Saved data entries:
☆ ☆ ☆ ☆ ☆
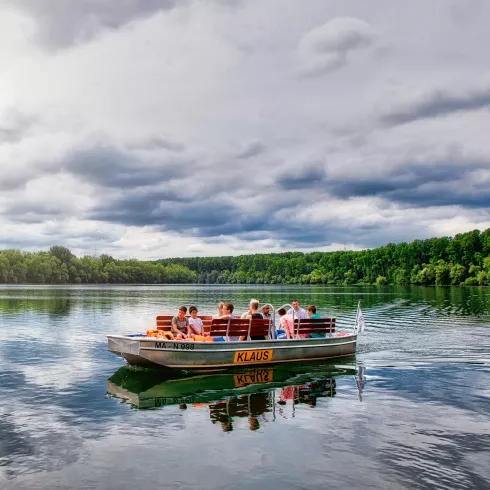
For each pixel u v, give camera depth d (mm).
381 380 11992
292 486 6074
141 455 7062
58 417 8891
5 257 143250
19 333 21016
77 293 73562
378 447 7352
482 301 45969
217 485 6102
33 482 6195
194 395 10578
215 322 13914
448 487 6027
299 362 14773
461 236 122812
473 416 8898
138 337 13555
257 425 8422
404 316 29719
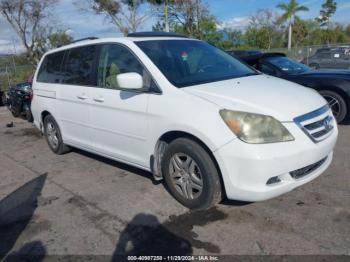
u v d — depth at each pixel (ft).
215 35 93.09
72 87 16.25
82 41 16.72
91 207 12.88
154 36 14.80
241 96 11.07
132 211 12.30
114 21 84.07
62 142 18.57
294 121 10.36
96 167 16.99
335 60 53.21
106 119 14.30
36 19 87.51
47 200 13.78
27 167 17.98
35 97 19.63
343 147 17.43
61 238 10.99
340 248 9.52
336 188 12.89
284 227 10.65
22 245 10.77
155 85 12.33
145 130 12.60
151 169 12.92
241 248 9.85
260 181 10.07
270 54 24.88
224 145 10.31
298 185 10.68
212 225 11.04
☆ ☆ ☆ ☆ ☆
§ WHAT THE TASK REQUIRES:
From the records above, give again only the part that opens with the line containing "482 301 45969" and closes with the line containing "224 145 10.31". Keep both ends but drop the pictures.

§ WRITTEN SOLUTION:
482 301 45969
217 485 6102
33 482 6195
194 395 10578
215 322 13914
448 487 6027
299 362 14773
461 236 122812
473 416 8898
138 337 13555
257 425 8422
404 316 29719
u v d — depth at each pixel (ft).
215 35 93.09
72 87 16.25
82 41 16.72
91 207 12.88
154 36 14.80
241 96 11.07
132 211 12.30
114 21 84.07
62 142 18.57
294 121 10.36
96 167 16.99
335 60 53.21
106 119 14.30
36 19 87.51
47 200 13.78
27 167 17.98
35 97 19.63
343 147 17.43
61 238 10.99
340 248 9.52
336 188 12.89
284 227 10.65
22 245 10.77
155 85 12.33
145 130 12.60
151 169 12.92
241 248 9.85
260 181 10.07
270 54 24.88
224 145 10.31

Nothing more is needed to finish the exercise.